Prime Minister Hun Sen, as chairman of Asean this year and facing international criticism for Cambodia’s own human rights record, hosted the signing of the Asean Declaration of Human Rights during a ceremony at his office, the Peace Palace, in Phnom Penh.

Earlier drafts of the declaration drew criticism from rights groups and from the U.N., who warned that the agreement may give regional countries a get-out clause from stronger international human rights treaties to which they are already signatories.

Speaking with reporters after the signing of the declaration, Asean Secretary-General Surin Pitsuwan said that leaders had “noted those complaints” and that regional foreign ministers had agreed to change the text on Saturday.

“That is to add one more important paragraph in what we call the operations part. And that is to commit ourselves to the universal declarations,” Mr. Surin said, referring to the 1948 Universal Declaration on Human Rights and the 1993 Vienna Declaration and Program of Action.

“[We are] not only declaring that we shall pursue the protection and promotion of human rights in the region in our own way, but also trying to maintain the highest standard as expressed in various instruments and various declarations of the international community,” he added.
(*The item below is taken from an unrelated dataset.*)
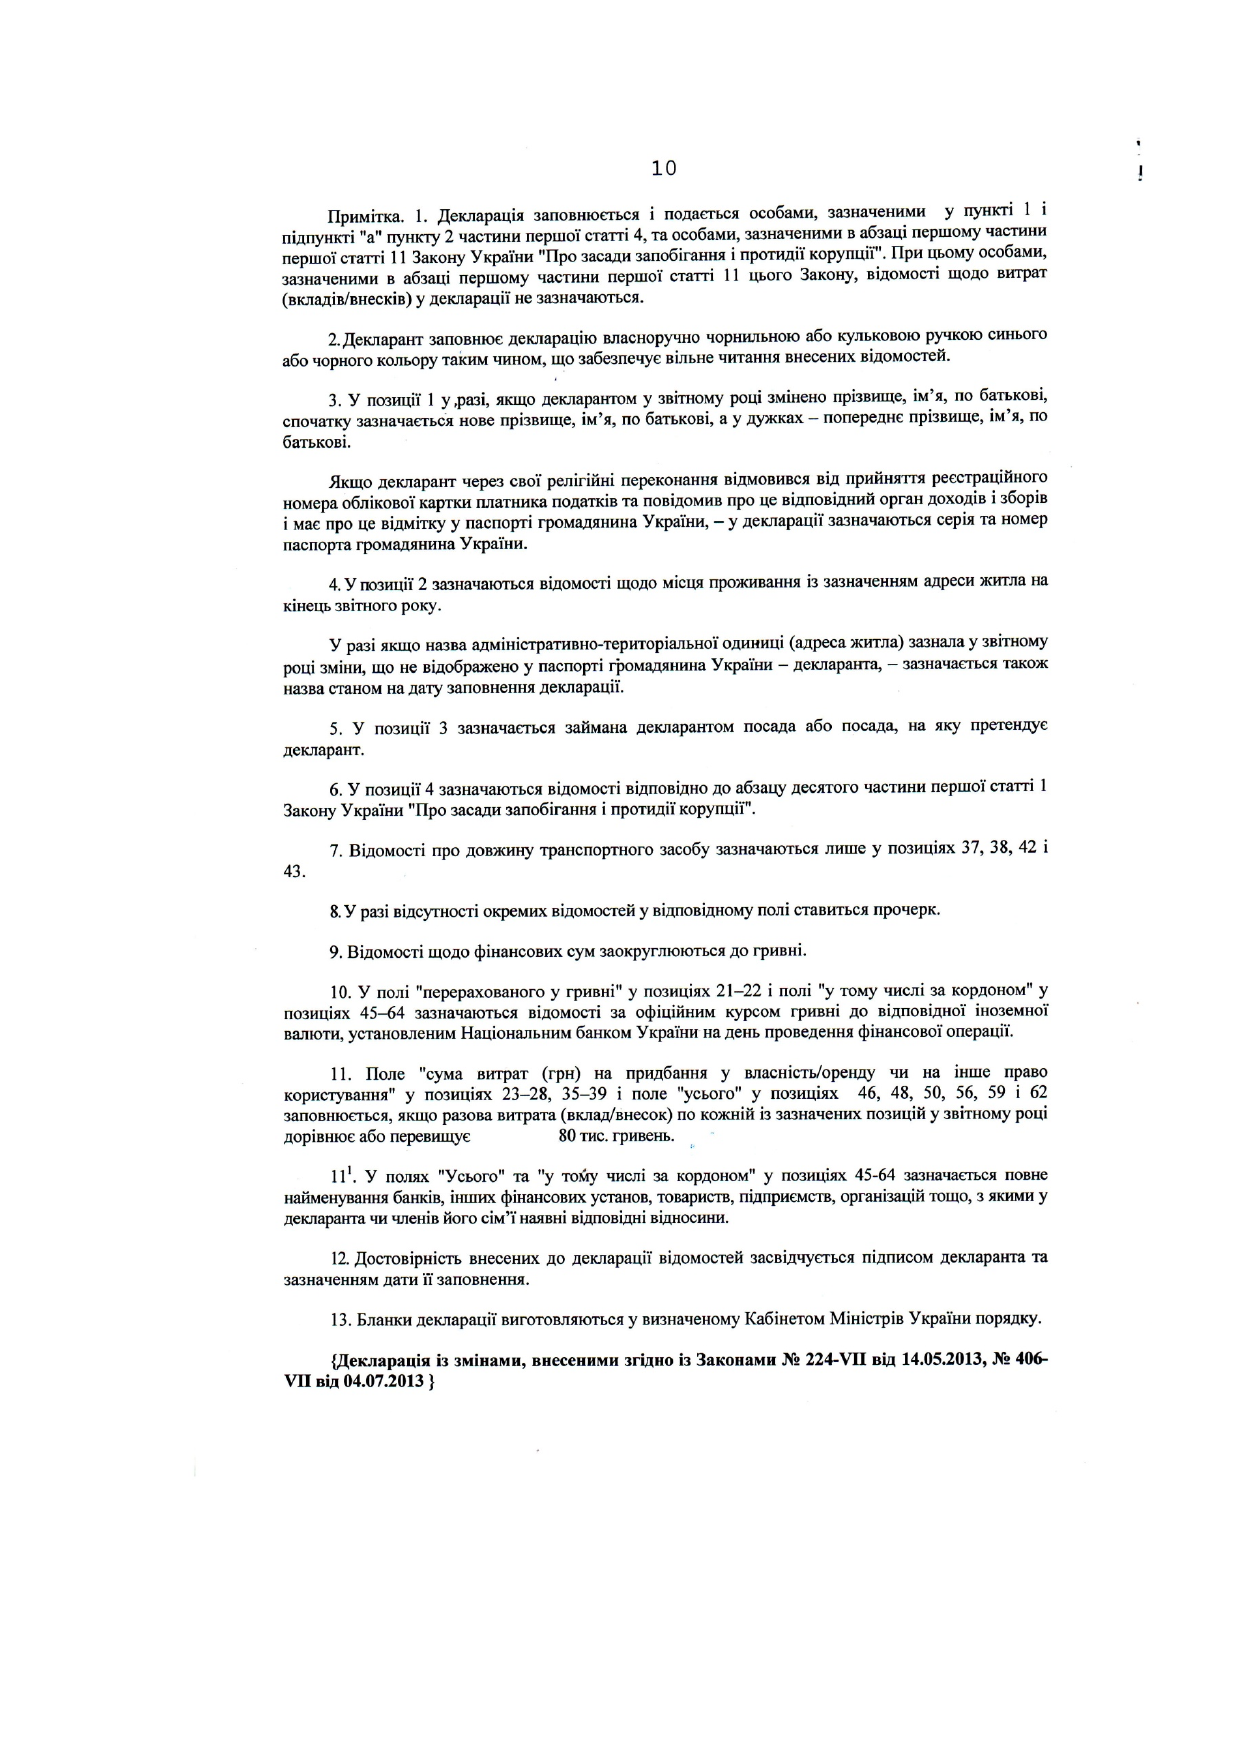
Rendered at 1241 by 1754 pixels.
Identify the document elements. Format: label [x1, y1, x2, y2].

picture [177, 118, 1152, 1496]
According to a copy of the document handed to reporters yesterday, the final clause of the declaration states, “Nothing in this declaration may be interpreted as implying for any state, group or person any right to perform any act aimed at undermining the purposes and principles of Asean, or at the destruction of any of the rights and fundamental freedoms set forth in this declaration and international human rights instruments to which Asean member states are parties.”

The last-minute amendment comes after strong criticism of the declaration from a U.N. fact-finding committee on Friday. In an open letter, the Coordination Committee of Special Procedures of the U.N. Human Rights Council called on the signatories to “ensure that international human rights standards are maintained when they come to consider the adoption of the Asean Human Rights Declaration.”

In the letter, the U.N. experts pointed to the declaration’s use of the terms “morality,” “national security” and “public order” and the risk they could be “used as a pretext by governments to place arbitrary, disproportionate and unnecessary restrictions on human rights.”

The final version of the declaration still included those words.

“The exercise of human rights and fundamental freedoms shall be subject only to such limitations as are determined by law solely for the purpose of securing due recognition for the human rights and fundamental freedoms of others, and to meet the just requirements of national security, public order, public health, public safety, public morality, as well as the general welfare of the peoples in a democratic society,” the declarations states.

Indonesian Foreign Minister Marty Natalegawa defended the declaration.

“The most neutral observer, if they were actually to read what has been adopted just now, would have to acknowledge that this is an important document that is consistent with the Universal Declaration of Human Rights as well as the Vienna Declaration and Program of Action,” Mr. Natalegawa said.

“It is something that we now possess that we did not possess beforehand. So it’s an important benchmark for Asean to be kept honest in terms of its human rights obligations.”

Phil Robertson, deputy Asia director for Human Rights Watch, said that the declaration was “a flawed result of a flawed process where governments made the decisions while the people were left outside the meeting room.”

“Sadly, falling short of international human rights standards is nothing new to Asean,” Mr. Robertson said in an email.